Systolic Blood Pressure: Females, Age 30-39

Systolic blood pressure is the 'upper number', the peak pressure in your arteries when the heart contracts. The American Heart Association defines normal systolic BP as below 120 mmHg. Data are from NHANES 2001-2008 (n=19,921), a nationally representative survey of US adults. Age-standardized mean systolic BP in the US is above the global median (NCD-RisC, Lancet 2021), so upper percentiles may not generalize to all populations.
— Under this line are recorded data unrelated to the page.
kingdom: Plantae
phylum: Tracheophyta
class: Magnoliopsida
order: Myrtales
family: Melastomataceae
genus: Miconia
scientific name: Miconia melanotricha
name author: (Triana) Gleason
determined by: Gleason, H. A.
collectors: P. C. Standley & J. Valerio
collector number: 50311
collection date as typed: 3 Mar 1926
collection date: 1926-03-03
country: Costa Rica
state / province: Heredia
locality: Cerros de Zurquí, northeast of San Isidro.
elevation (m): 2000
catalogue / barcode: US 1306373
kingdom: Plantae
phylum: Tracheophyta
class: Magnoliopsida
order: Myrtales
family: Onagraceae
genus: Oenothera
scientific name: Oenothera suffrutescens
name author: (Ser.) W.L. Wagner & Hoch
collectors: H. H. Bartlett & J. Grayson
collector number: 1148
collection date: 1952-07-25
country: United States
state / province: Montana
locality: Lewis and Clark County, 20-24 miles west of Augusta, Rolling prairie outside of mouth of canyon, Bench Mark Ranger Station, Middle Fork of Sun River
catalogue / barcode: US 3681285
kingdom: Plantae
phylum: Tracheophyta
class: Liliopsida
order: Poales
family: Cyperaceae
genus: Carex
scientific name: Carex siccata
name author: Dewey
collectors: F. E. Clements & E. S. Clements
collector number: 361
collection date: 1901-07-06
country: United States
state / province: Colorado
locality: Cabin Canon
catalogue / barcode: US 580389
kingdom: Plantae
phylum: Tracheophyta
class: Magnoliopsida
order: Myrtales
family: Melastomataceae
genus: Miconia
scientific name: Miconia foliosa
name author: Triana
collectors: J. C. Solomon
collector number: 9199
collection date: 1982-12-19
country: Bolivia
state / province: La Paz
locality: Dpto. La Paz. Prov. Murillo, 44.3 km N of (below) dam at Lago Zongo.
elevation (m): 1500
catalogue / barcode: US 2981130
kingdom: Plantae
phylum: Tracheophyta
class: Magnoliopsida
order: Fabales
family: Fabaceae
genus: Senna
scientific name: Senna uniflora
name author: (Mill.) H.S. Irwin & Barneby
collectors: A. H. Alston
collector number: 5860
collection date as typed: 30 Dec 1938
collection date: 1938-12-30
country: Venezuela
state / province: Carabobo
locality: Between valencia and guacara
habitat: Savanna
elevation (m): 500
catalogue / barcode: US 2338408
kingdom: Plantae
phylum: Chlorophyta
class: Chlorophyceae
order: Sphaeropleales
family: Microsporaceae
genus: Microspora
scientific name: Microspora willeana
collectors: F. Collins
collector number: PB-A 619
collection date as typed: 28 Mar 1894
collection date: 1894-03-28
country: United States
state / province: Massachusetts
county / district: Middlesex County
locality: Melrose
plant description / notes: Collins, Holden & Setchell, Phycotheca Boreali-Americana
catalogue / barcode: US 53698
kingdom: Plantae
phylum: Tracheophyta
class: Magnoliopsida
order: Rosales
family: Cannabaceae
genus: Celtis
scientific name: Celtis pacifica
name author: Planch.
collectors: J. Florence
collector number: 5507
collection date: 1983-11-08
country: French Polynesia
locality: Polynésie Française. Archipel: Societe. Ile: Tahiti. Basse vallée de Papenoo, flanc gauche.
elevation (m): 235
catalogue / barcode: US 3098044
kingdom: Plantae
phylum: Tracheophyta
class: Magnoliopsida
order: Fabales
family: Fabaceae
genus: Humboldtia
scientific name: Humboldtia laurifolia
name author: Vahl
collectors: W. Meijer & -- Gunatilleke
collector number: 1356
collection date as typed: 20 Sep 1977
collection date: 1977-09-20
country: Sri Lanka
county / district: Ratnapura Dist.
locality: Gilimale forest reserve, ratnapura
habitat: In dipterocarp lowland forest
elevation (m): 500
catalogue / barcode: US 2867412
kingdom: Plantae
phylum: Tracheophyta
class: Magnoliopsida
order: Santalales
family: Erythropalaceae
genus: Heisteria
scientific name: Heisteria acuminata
Systolic Blood Pressure Cardiovascular Females 30-39

Percentile Distribution (mmHg)

Percentile distribution (mmHg) 5th 5th: 92 mmHg 92 25th 25th: 104 mmHg 104 50th 50th: 112 mmHg 112 75th 75th: 120 mmHg 120 95th 95th: 138 mmHg 138 0 36 72 108 144 180 mmHg Percentile distribution (mmHg) 5th 5th: 92 mmHg 92 25th 25th: 104 mmHg 104 50th 50th: 112 mmHg 112 75th 75th: 120 mmHg 120 95th 95th: 138 mmHg 138 0 36 72 108 144 180 mmHg
Percentile Value (mmHg) Rating
5th 92 Excellent
25th 104 Above average
50th 112 Average
75th 120 Below average
95th 138 Poor

What these numbers mean for females aged 30-39

A score around 112 mmHg is typical (50th percentile) for females in this age group. Times below about 104 mmHg fall near the 75th percentile or higher, indicating above-average performance (faster is better). Times above about 120 mmHg fall near the 25th percentile; about 75% of the reference population ran faster.

Percentiles show how common a value is, not whether it is healthy.